Pela análise, o Deus da Chama Vermelha tinha realmente algum cultivo, mas as manchas negras eram intrigantes. Afinal, um “deus” com tal energia era estranho; Shi Xuan não tinha experiência para julgar.

Como não era um espírito maligno, Shi Xuan entrou na hospedaria.

Na época de festividades, apenas a família do proprietário permanecia no estabelecimento, pois até os ajudantes voltaram para casa. Para Shi Xuan, era ótimo, pois o ambiente era tranquilo para praticar.

A noite transcorreu sem incidentes. Shi Xuan acordou cedo, e finalmente a neve que caía há dias cessou, dando lugar a um sol suave e acolhedor.

Sem intenção de permanecer no vilarejo, Shi Xuan tomou o café da manhã e preparou-se para partir, quando ouviu choros do lado de fora. Seguindo o som, viu um homem de meia-idade vestindo roupas lavadas até desbotarem, carregando um grande embrulho e esforçando-se para avançar. Sua perna esquerda era agarrada por uma mulher igualmente humilde, que o arrastava pelo chão.

“Marido, não podemos doar tudo ao Deus!
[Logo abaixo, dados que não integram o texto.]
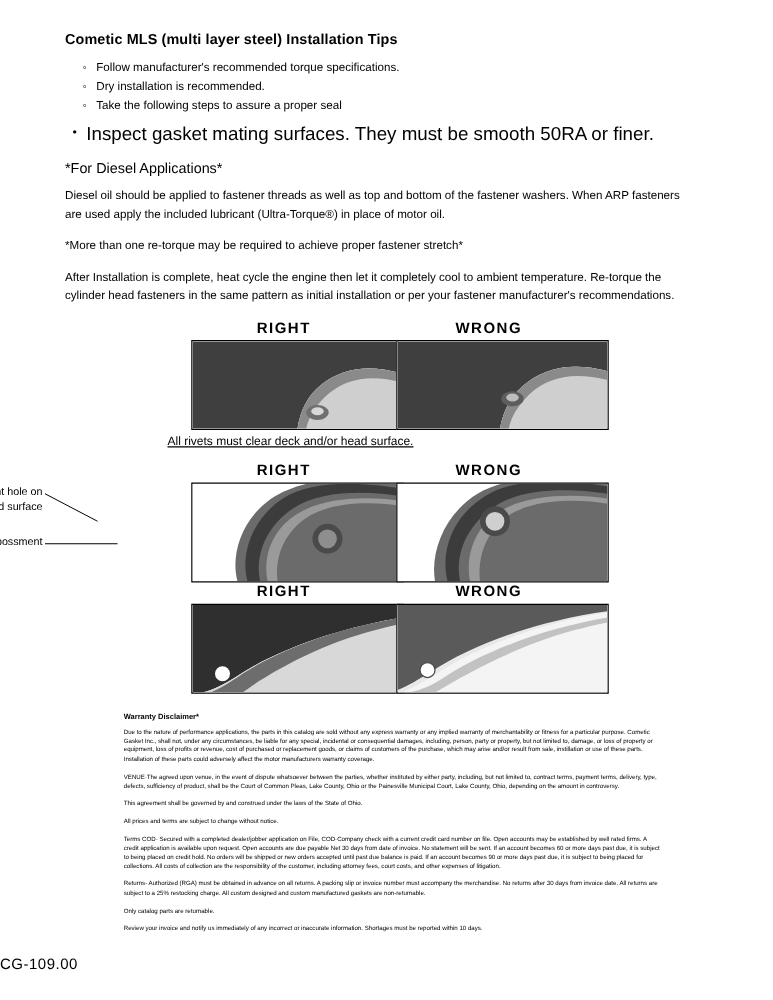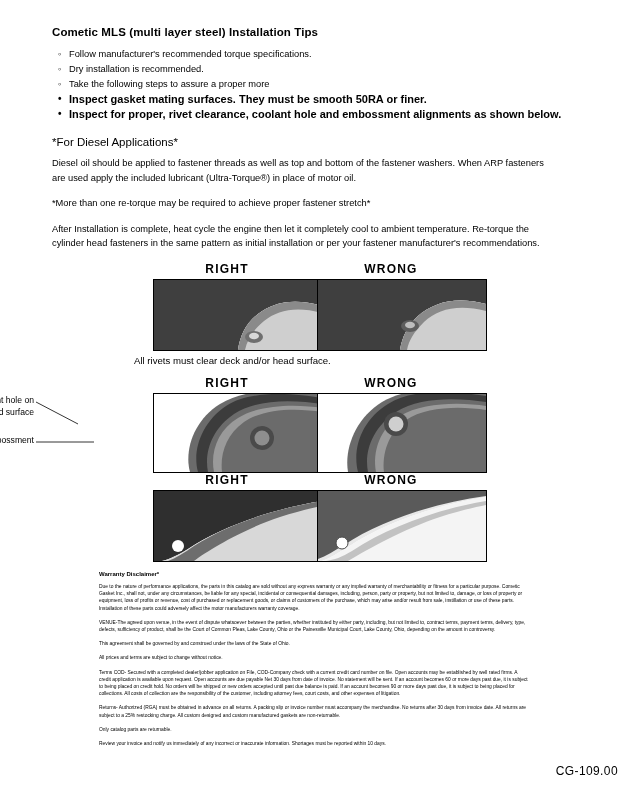--- a/index.html
+++ b/index.html
@@ -30,7 +30,7 @@
   }
   ul.bullets {
     list-style: none;
-    margin: 0;
+    margin: 8px;
     padding: 0 0 0 14px;
   }
   ul.bullets > li {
Temos que sobreviver, por favor!” A mulher chorava e apertava o marido. Ao lado, uma menina também chorava.

“Maldita, este é o momento de mostrar nossa fé! Não basta rezar em casa!” O homem esforçava-se para soltar a perna.

“Se doar tudo, vamos morrer de fome!” “Papai, estou com fome, buá buá.”

“Morrer de fome é ótimo! Assim mostraremos nossa sinceridade! O Deus certamente nos levará ao céu! Vai ser maravilhoso!” O rosto do homem transbordava fanatismo.